Start of Block
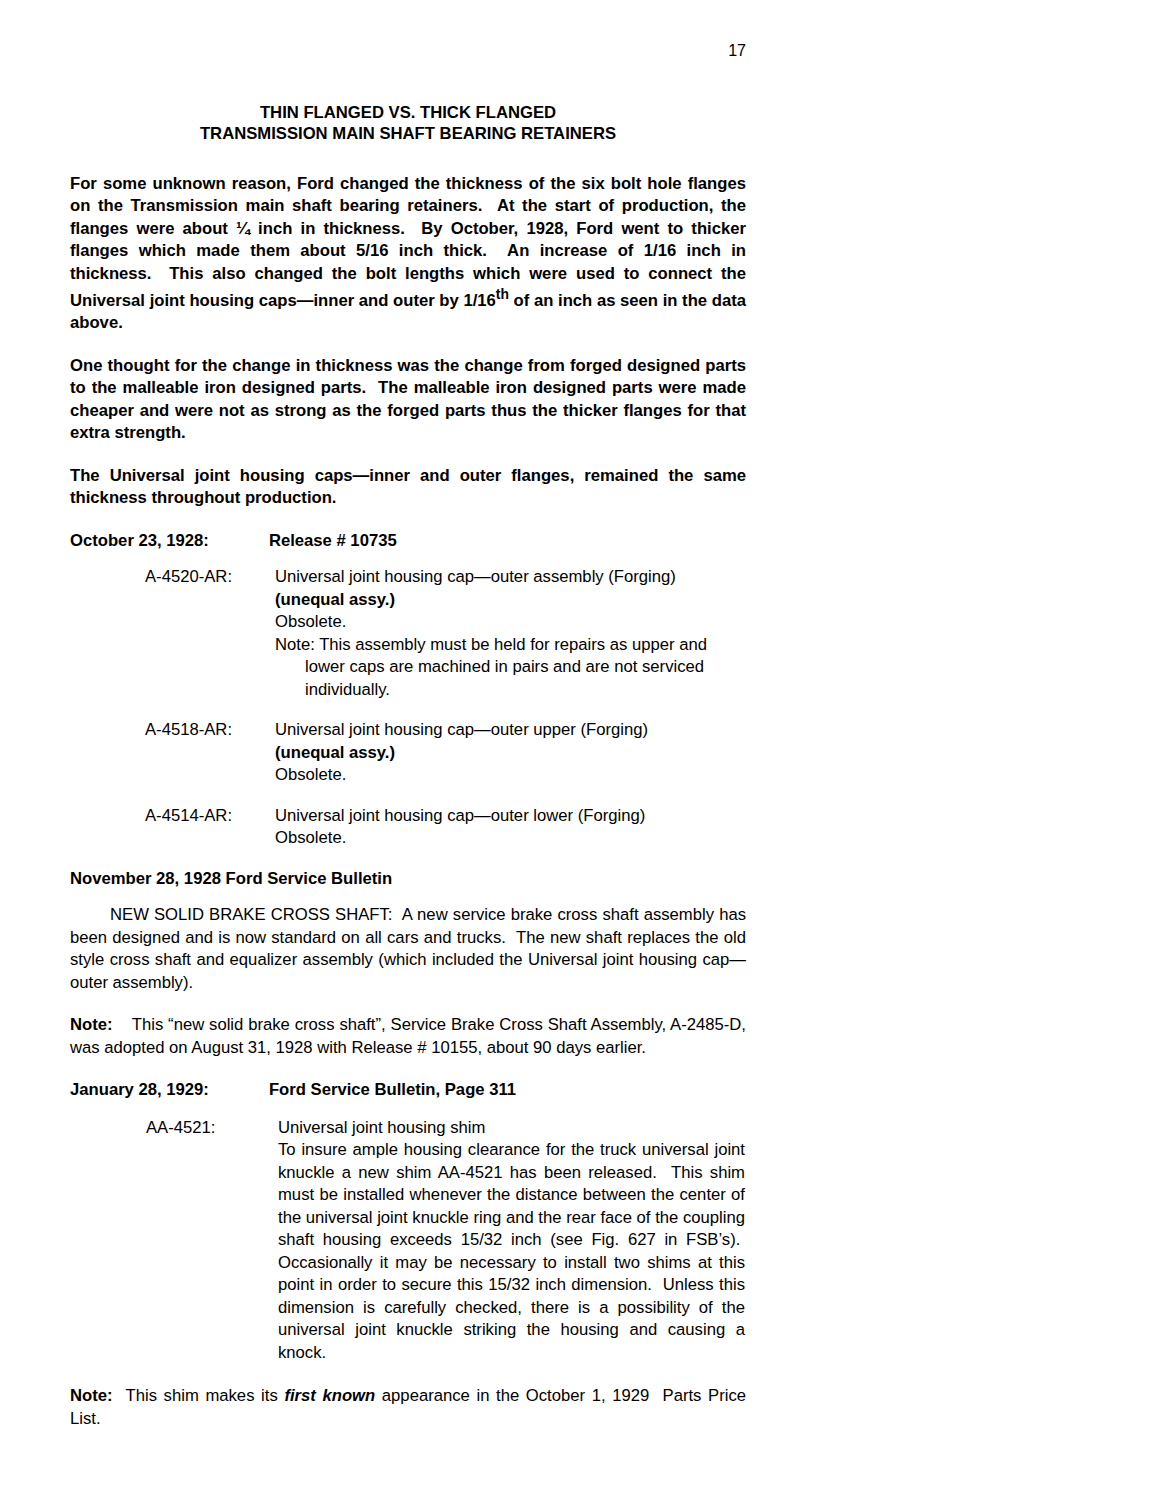17
THIN FLANGED VS. THICK FLANGED
TRANSMISSION MAIN SHAFT BEARING RETAINERS
For some unknown reason, Ford changed the thickness of the six bolt hole flanges on the Transmission main shaft bearing retainers. At the start of production, the flanges were about ¼ inch in thickness. By October, 1928, Ford went to thicker flanges which made them about 5/16 inch thick. An increase of 1/16 inch in thickness. This also changed the bolt lengths which were used to connect the Universal joint housing caps—inner and outer by 1/16th of an inch as seen in the data above.
One thought for the change in thickness was the change from forged designed parts to the malleable iron designed parts. The malleable iron designed parts were made cheaper and were not as strong as the forged parts thus the thicker flanges for that extra strength.
The Universal joint housing caps—inner and outer flanges, remained the same thickness throughout production.
October 23, 1928:Release # 10735
| A-4520-AR: | Universal joint housing cap—outer assembly (Forging) (unequal assy.) Obsolete. Note: This assembly must be held for repairs as upper and lower caps are machined in pairs and are not serviced individually. |
| A-4518-AR: | Universal joint housing cap—outer upper (Forging) (unequal assy.) Obsolete. |
| A-4514-AR: | Universal joint housing cap—outer lower (Forging) Obsolete. |
November 28, 1928 Ford Service Bulletin
NEW SOLID BRAKE CROSS SHAFT: A new service brake cross shaft assembly has been designed and is now standard on all cars and trucks. The new shaft replaces the old style cross shaft and equalizer assembly (which included the Universal joint housing cap—outer assembly).
Note: This “new solid brake cross shaft”, Service Brake Cross Shaft Assembly, A-2485-D, was adopted on August 31, 1928 with Release # 10155, about 90 days earlier.
January 28, 1929:Ford Service Bulletin, Page 311
| AA-4521: | Universal joint housing shim To insure ample housing clearance for the truck universal joint knuckle a new shim AA-4521 has been released. This shim must be installed whenever the distance between the center of the universal joint knuckle ring and the rear face of the coupling shaft housing exceeds 15/32 inch (see Fig. 627 in FSB’s). Occasionally it may be necessary to install two shims at this point in order to secure this 15/32 inch dimension. Unless this dimension is carefully checked, there is a possibility of the universal joint knuckle striking the housing and causing a knock. |
Note: This shim makes its first known appearance in the October 1, 1929 Parts Price List.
End of Block
The problem:
Could you write out every record exactly, leaving the pictures out?

Response for this exercise:
17
THIN FLANGED VS. THICK FLANGED
TRANSMISSION MAIN SHAFT BEARING RETAINERS
For some unknown reason, Ford changed the thickness of the six bolt hole flanges on the Transmission main shaft bearing retainers. At the start of production, the flanges were about ¼ inch in thickness. By October, 1928, Ford went to thicker flanges which made them about 5/16 inch thick. An increase of 1/16 inch in thickness. This also changed the bolt lengths which were used to connect the Universal joint housing caps—inner and outer by 1/16th of an inch as seen in the data above.
One thought for the change in thickness was the change from forged designed parts to the malleable iron designed parts. The malleable iron designed parts were made cheaper and were not as strong as the forged parts thus the thicker flanges for that extra strength.
The Universal joint housing caps—inner and outer flanges, remained the same thickness throughout production.
October 23, 1928:Release # 10735
| A-4520-AR: | Universal joint housing cap—outer assembly (Forging) (unequal assy.) Obsolete. Note: This assembly must be held for repairs as upper and lower caps are machined in pairs and are not serviced individually. |
| A-4518-AR: | Universal joint housing cap—outer upper (Forging) (unequal assy.) Obsolete. |
| A-4514-AR: | Universal joint housing cap—outer lower (Forging) Obsolete. |
November 28, 1928 Ford Service Bulletin
NEW SOLID BRAKE CROSS SHAFT: A new service brake cross shaft assembly has been designed and is now standard on all cars and trucks. The new shaft replaces the old style cross shaft and equalizer assembly (which included the Universal joint housing cap—outer assembly).
Note: This “new solid brake cross shaft”, Service Brake Cross Shaft Assembly, A-2485-D, was adopted on August 31, 1928 with Release # 10155, about 90 days earlier.
January 28, 1929:Ford Service Bulletin, Page 311
| AA-4521: | Universal joint housing shim To insure ample housing clearance for the truck universal joint knuckle a new shim AA-4521 has been released. This shim must be installed whenever the distance between the center of the universal joint knuckle ring and the rear face of the coupling shaft housing exceeds 15/32 inch (see Fig. 627 in FSB’s). Occasionally it may be necessary to install two shims at this point in order to secure this 15/32 inch dimension. Unless this dimension is carefully checked, there is a possibility of the universal joint knuckle striking the housing and causing a knock. |
Note: This shim makes its first known appearance in the October 1, 1929 Parts Price List.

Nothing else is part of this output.